Es posible, debido a mi edad y distancia, que haya sido este año mi último viaje a tierras tan lejanas de mi España querida. He podido comprobar el profundo contraste entre Bali, una isla eminentemente turística de Asia, en la Indonesia que he visitado, y mi amado país perteneciente a la Europa comunitaria e igualmente receptor de extranjeros de forma masiva. Nunca acabaría de contar la infinidad de diferencias entrambas latitudes, pero existe una común y primigenia originada por la ignorancia, los misterios y los miedos que, a través de sus ritos, marcan las costumbres de la gente y la dominan.

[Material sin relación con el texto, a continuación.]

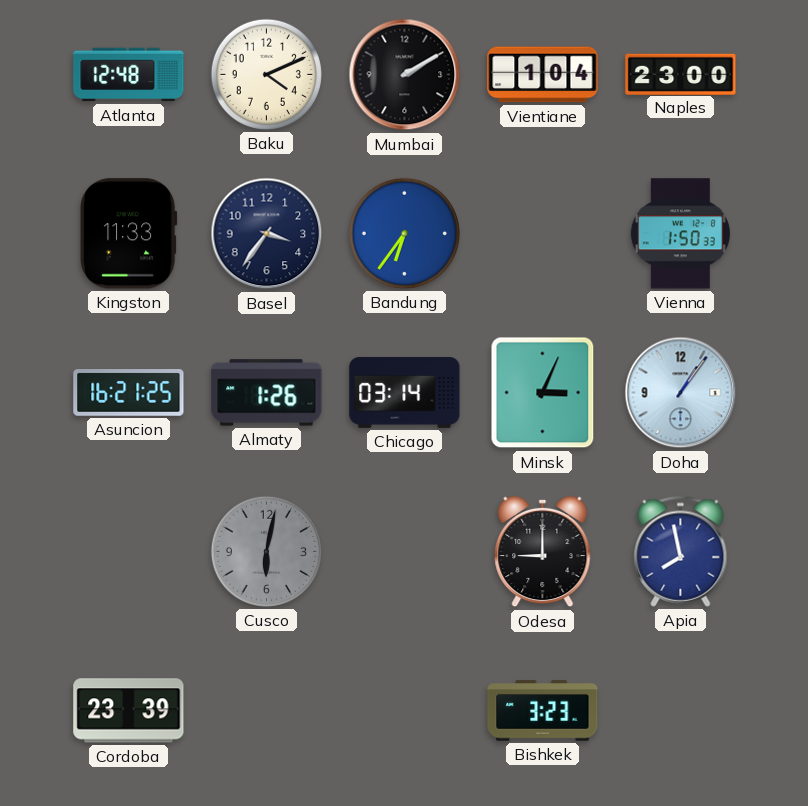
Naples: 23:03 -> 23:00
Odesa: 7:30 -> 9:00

Hoy, en cada casa de Bali, prácticamente hay un templo donde, cada día, muestran sus ofrendas a los dioses como la gente hiciera en el imperio romano, donde Constantino, por su interés político, abrazó el cristianismo que no deja de ser una religión más. Monoteista, eso sí, con simbolismos bien diferenciados, pero igual que todas, tan creíbles e inverosímiles como las venideras que surgirán por lucro, conveniencia u otras razones inventadas por los hombres.
La lucha entre la fe en un Dios o dioses (sin la que es difícil vivir) y la ciencia de antaño van distanciándose para que, a fin de cuentas, la creencia religiosa de la primera ceda ante el avance imparable del conocimiento de la segunda. Ya va siendo hora de separarlas y que cada cual en España pague lo que consume y utiliza. Nadie debe de estar obligado a financiar aquello que no sea en provecho común como la salud, la educación, el bienestar social, la igualdad de oportunidades, la libertad de decidir, la justicia, la solidaridad, la defensa de los oprimidos y desfavorecidos... Ya va siendo hora de no financiar con los impuestos de todos lo que posibilita un mayor dominio de unos sobre otros, monopoliza un enriquecimiento desmedido de algunos que, además, condicionan y marcan la vida de los demás, perturbando y preconizando desigualdades entre hombres y mujeres, creyentes y paganos...
La sociedad ha de permitir que sus miembros libremente elijan sus ideas y estas sean respetadas si son honorables, pero no a base de imponer sus dogmas, simbolismos, supersticiones y credos y, menos aún, que el Estado (todos nosotros) las financie. Por supuesto, la política ha de estar al margen y no aliarse con ninguna de ellas abrazándose a su misterio como ahora se abraza, propagando la obligación de sus ritos en escuelas infantiles privadas, públicas o concertadas; cabe, sin embargo, el estudio de su historia como cualquier otra materia, pero no la obligación de la práctica de sus liturgias, normas y prohibiciones. No es cuestión de ofender o molestar, si no de igualdad y justicia.
Ya va siendo hora del laicismo en España a fin de que los negocios religiosos en dejen de bendecir con agua bendita sus actos. Esto no supone prohibir una actividad religiosa por muy desmedidos que sean sus ingresos, pero que los mismos no se potencien con el erario público, paguen sus impuestos y su actividad sea regulada, rigiéndose por las mismas leyes que cualquier individuo o sociedad seglar.